Pollution legal liability insurance can protect property owners and developers from liability associated with pollution-related property damage, cleanup and bodily injury.
ENVIRONMENTAL contamination is both a huge liability and a potential deal breaker for commercial real estate developers and investors. Many investors won’t even investigate properties that may be impacted by hazardous conditions. There are too many pitfalls, ranging from remediation requirements to litigation. General liability insurance typically does not cover the broad spectrum of potential environmental issues, which can range from the inadvertent disturbance of contaminants to the discovery of pre-existing conditions during construction activities or site redevelopment.

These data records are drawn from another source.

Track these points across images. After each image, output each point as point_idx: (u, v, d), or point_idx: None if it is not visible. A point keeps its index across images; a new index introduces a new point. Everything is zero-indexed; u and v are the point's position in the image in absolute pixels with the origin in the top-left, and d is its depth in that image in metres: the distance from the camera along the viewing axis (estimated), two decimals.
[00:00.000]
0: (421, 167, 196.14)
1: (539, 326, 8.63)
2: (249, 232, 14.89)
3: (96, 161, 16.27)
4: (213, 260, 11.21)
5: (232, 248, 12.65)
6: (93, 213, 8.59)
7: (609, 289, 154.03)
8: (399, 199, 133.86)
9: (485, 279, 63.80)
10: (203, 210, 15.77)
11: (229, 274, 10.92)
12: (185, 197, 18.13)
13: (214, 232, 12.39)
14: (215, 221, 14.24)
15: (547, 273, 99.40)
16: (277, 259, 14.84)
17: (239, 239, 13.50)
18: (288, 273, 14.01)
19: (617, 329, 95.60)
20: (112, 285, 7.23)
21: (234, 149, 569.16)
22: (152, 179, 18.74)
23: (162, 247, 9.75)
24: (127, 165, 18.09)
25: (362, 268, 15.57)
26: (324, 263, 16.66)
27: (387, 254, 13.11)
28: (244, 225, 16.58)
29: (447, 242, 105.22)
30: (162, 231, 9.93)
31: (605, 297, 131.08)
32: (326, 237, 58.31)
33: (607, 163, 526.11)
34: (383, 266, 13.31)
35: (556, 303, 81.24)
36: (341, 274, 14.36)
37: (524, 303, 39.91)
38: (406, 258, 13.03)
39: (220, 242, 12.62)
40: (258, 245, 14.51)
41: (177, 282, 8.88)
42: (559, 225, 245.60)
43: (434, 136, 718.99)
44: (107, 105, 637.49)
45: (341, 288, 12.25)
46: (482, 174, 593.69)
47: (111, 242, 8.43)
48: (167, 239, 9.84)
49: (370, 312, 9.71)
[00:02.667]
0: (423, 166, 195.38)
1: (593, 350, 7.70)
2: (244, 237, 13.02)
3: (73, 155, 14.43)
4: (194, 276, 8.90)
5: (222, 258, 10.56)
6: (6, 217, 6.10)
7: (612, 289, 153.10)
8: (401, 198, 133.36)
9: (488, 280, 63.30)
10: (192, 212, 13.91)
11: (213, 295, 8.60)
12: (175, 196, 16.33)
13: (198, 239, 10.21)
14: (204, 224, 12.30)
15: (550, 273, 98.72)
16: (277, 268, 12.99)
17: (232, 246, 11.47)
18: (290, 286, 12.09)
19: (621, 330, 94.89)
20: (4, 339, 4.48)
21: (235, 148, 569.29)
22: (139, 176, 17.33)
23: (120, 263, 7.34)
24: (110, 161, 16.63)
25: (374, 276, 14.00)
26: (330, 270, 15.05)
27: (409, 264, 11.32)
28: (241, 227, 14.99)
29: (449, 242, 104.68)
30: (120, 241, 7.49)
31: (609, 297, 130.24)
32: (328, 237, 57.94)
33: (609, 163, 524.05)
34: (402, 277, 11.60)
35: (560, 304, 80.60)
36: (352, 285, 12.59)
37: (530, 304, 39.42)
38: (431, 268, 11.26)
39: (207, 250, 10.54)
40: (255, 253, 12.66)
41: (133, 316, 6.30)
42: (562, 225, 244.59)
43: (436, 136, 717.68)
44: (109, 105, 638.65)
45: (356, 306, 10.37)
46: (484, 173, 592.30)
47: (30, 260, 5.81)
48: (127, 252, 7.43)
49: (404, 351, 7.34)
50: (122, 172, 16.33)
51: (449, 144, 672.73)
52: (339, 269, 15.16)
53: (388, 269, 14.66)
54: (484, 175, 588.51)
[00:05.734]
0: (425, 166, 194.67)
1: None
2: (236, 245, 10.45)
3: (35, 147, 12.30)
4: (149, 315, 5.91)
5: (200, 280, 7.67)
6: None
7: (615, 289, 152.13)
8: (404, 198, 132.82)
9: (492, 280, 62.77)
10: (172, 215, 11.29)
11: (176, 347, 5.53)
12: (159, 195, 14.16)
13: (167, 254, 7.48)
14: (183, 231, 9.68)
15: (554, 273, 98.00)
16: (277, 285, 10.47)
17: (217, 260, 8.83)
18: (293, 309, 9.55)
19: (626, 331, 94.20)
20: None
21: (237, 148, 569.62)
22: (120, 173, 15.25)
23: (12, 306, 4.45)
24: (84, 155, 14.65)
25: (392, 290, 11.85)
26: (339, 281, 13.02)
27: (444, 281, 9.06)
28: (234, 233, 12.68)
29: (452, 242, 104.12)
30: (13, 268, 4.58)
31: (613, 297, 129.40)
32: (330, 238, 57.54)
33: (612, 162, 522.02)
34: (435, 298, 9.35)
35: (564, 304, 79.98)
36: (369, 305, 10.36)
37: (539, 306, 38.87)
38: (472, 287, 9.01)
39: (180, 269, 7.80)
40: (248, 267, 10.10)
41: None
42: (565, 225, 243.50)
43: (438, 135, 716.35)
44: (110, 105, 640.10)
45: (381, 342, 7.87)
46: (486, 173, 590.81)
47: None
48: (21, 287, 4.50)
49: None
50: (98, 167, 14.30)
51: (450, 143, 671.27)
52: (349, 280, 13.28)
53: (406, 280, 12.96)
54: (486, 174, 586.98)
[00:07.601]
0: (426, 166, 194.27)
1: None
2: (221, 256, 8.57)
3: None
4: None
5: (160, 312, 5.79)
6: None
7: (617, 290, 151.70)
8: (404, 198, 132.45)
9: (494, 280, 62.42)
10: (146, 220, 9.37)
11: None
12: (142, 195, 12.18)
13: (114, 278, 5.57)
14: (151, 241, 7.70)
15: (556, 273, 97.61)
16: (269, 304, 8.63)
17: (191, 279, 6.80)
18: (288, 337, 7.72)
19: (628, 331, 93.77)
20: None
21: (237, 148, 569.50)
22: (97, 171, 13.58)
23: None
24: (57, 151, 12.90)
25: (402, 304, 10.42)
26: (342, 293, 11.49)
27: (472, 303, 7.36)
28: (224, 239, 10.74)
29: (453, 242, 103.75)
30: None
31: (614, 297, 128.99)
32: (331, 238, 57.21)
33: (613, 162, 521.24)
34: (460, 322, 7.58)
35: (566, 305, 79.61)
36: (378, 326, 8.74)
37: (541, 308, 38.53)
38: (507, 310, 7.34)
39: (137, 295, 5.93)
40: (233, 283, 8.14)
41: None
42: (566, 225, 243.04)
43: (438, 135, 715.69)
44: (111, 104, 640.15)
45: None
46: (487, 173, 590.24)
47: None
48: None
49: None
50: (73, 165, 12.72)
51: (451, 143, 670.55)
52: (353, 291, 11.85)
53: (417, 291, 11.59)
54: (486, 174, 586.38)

The market is currently in a state of flux, given the recent departure of a major carrier and the attempts of other players to modify existing terms and conditions to meet the needs of certain classes of business. Yet pollution legal liability (PLL) insurance continues to be the coverage of choice to protect property owners and developers from liability associated with pollution-related property damage, cleanup and bodily injury. It also offers a viable method for shielding insured parties from the timely delays and costly remediation costs associated with legacy environmental issues, including contamination of groundwater, soil, sediment and other fill materials.
Nearly 25 insurers offer a wide range of PLL policies. Tailored to address each property’s specific needs, PLL policies can be structured to meet a variety of requirements and objectives. Most PLL purchases are driven by regulatory and financial/lender obligations, contractual requirements and the management of on- and off-site risks. They are also on the rise as a result of their ability to facilitate transactions involving contaminated properties; manage exposures during the redevelopment process; and address mold and Legionella exposure risks. In addition, these policies offer crisis management protection from potentially harmful media coverage. Companies that must satisfy federal and state regulatory responsibility requirements for underground storage tanks and hazardous waste units also generally choose PLL.
The most common risks mitigated by PLL coverage, however, include but are not limited to damages caused by the following:
- Overreliance on Phase I and II environmental site assessments.
- Contaminants from known and unknown past uses of the property.
- Inadequate containment, storage, transport, disposal, loading and/or unloading of construction debris, hazardous chemicals or other potentially dangerous materials.
As a result, PLL has emerged as a valuable tool for helping commercial property owners facilitate transactions, satisfy federal and state financial responsibility requirements and mange operational and legacy environmental risks. Long-term policies (up to 10 years in some cases) continue to be available, with a market capacity of more than $350 million and up to $50 million in limits available from a single carrier.
For projects that involve remediation activities, additional terms can be added to insure against the risk that:
- Contaminants will be released from the site during the remediation process by construction activities, which could cause third-party bodily injury or property damage, or could require additional on- or off-site cleanup.
- Additional remediation activities are required because previously undetected contamination is discovered or new cleanup standards are established.
- Regulatory “re-openers” occur after the completion of remediation and receipt of a No Further Action (NFA) letter; i.e., the government re-opens the site in order to investigate potential environmental issues.
Since its introduction in the 1980s, PLL has grown into a flexible risk management tool that provides balance sheet, transactional, operational and regulatory protection against environmental loss. It is also ideal for ensuring business continuity, stability and sustainability in the face of catastrophic circumstances. This is particularly important for smaller developers confronted with either on-site or off-site challenges. It can even help support the rehabilitation and redevelopment of contaminated areas or brownfields.